Filistin gibi küçük bir alanda yeniden bir Yahudi devletinin ilan edilmesi üzerine, Orta Doğu yeniden bir karışıklık dönemine
sürükleniyor ve Arap-İsrail savaşları bu
küçük devletin kurulmasıyla birlikte başlayarak
yirmi birinci yüzyılın başlarına kadar devam ediyordu . Arapların
bütünüyle kendi vatanları olarak gördükleri Arap yarımadasının tam ortasına bir
başka din mensupları olarak Yahudilerin gelip ayrı bir devlet kurmasını,
bölgedeki Arap devletlerinin hiç biri benimsememiş ve bu yüzden , İsrail’in kurulması üzerine bölge bir savaş
bataklığı alanına hızla dönmüştür . İsrail uluslararası hukuka aykırı bir
biçimde kurulduktan sonra, sınırlarını resmen ilan etmemiş ve sürekli
olarak ülkesini genişletme doğrultusunda
her fırsatta savaşlar çıkartarak , batı dünyasının zengin Siyonist lobilerinin desteği ile bu küçük devletin gelecekte bütün orta
dünyaya egemen olabilecek Büyük İsrail
İmparatorluğuna ya da Federasyonuna dönüşebilmesi için siyasal konjonktür
giderek tırmandırmıştır . Tarihsel olarak yarım yüzyılı çoktan geride
bırakan İsrail deneyinin bölgeye barış
yerine savaş getirmesi , hem üçüncü dünya savaşı ihtimallerini hem de kutsal kitaplar üzerinden kıyamet
senaryolarını güncelleştirmiştir . Kutsal kitaplar kaynak gösterilerek , Tanrının kıyamet senaryolarına alet edilmek
istenmesi , üç büyük dinin eskisi gibi
dinler arası savaş senaryolarına doğru yeniden sürüklenmeye zorlanması
gibi durumlar Orta Doğu’daki
savaş senaryolarını bir kaç misli artırarak
bugünün kaotik gelişme ortamını
yaratmıştır .
Bugünün dünyasında Orta Doğu denilince akla hemen İsrail
gelmekte , batının zengin ülkelerinde güçlü konumlarda olan Yahudi lobilerinin
denetimi altındaki uluslararası medya ve basın organlarının yaptıkları
yayınlar doğrultusunda ,Orta Doğu sorunu meselesi gelip Yahudi devletine
takılmaktadır.
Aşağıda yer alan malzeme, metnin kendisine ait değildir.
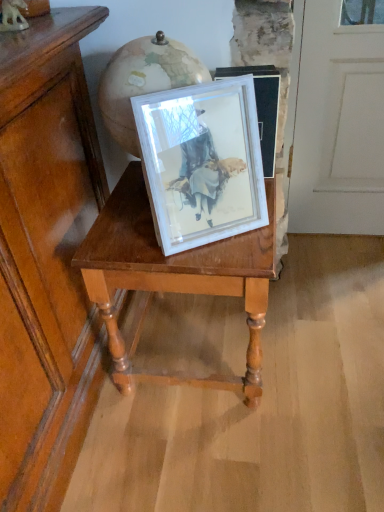
Identify the location of free space in front of white matte picture frame at center. (216, 258).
Batı dünyasının entelektüel kesimleri merkezi coğrafyaya batıdan bakınca
,milyonlarca Arap insanını bir yana bırakarak
İsrail’den başka bir şey görememektedir . Siyonist kesimlerin gözünü
boyamış olan Büyük İsrail hülyasının giderek etkinliğini artırması yüzünden, dünyanın çeşitli ülkelerinde yaşayan Yahudilerin
geleceğini Siyonist plan ile bir
araya getirme gibi yeni bir durum ortaya
çıkmaktadır . Kendi iç yapısı nedeniyle son derece karışık bir görünüm veren Orta Doğu haritasının,
İsrail’in sınırlarının belirsizliği yüzünden sürekli olarak bir sorun konumunda
kalması ve bu bölgedeki her sorunun giderek büyüme göstermesinin ana nedenidir .
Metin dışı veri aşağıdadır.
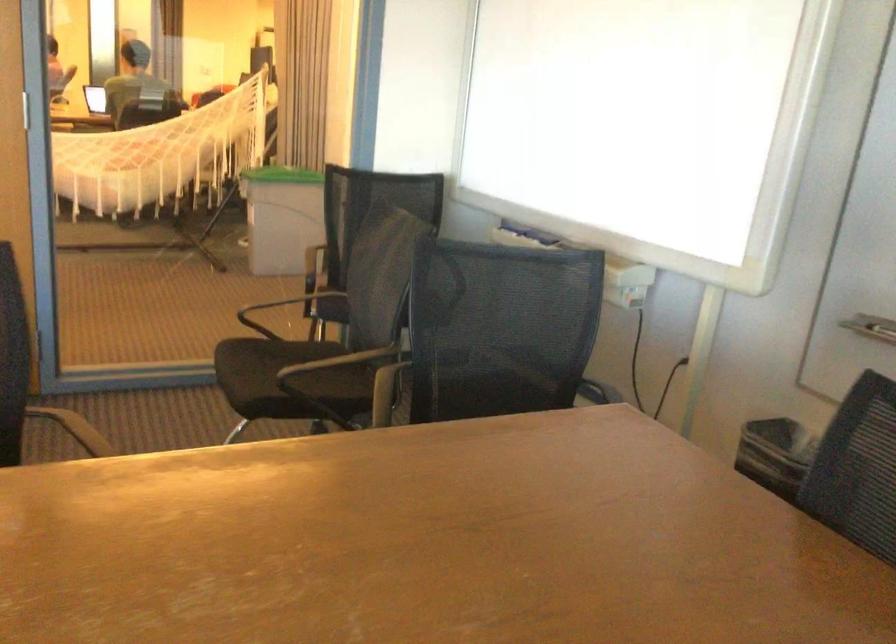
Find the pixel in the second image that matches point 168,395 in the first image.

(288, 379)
İki bin yıl önce ülkelerinden sürülen Yahudilerin bu kadar uzun zaman sonra
tekrar bölgeye dönerek devlet kurmaları ve bu devlet üzerinden de merkezi
coğrafyanın tamamına sahip çıkmak istemeleri
bugünün dünyasında eski sorunları devam ettirdiği gibi beraberinde yeni sorunların da ortaya
çıkmasına neden olmaktadır . Bu yüzden bölge
giderek bir sorunlar yumağı görünümü
kazanmaktadır . Bölge devletlerinde
yaşayan Yahudilerin yanı sıra büyük devletlerde varlıklarını sürdüren
diğer Yahudi kesimlerin güçlü bir
lobicilik yaparak dünyaya egemen olmaya
çalışmaları , beraberinde bir çok karmaşık konuyu gündeme getirdiği gibi ,var
olan sorunlarında giderek karmaşık bir hale gelmesi içinden çıkılmaz bir kaos ortamının bu
bölgede devreye girmesine yardımcı
olmaktadırlar . İsrail sorunu giderek
bir Orta Doğu sorunu olmaktan çıkarak uluslararası bir sorun haline
gelirken , dünyanın dört bir yanında yaşayan tüm Yahudiler de, bu ana
sorunun tarafı konumuna gelerek ,bugünün
devlet yapılarının karşısına dev bir
yapıda İsrail olgusunu öne
çıkarmaktadırlar . İsrail konusunun bu kadar büyüyerek dünyanın gündemine oturması üzerine ,
uluslararası konjonktür değişiklik göstermekte ve içinden çıkılmaz ilişkiler yumağı
halinde devletler arası ilişkiler bir
kaotik ortama doğru hızla
sürüklenmektedir .
Geçmişten gelen son derece
karışık İsrail sorununa paralel bir doğrultuda bölgedeki zengin petrol ve diğer enerji kaynaklarının belirginlik kazanmaları nedeniyle emperyal
güçlerin acil müdahaleleri birbirini izleyerek , bölgede var olan sıcak
çatışma ortamının giderek savaşa dönüşmesini beraberinde getirmiştir . İsrail’i
çevreleyen haritada birden fazla Arap devletinin bulunması , Suriye ve Irak gibi Lübnan ile Ürdün’ün de
bölge devletleri olarak öne çıkmaları yol açmakta ve Yahudi devleti her
fırsatta sınır komşusu olan bu Arap devletleri ile karşı karşıya kalmaktadır .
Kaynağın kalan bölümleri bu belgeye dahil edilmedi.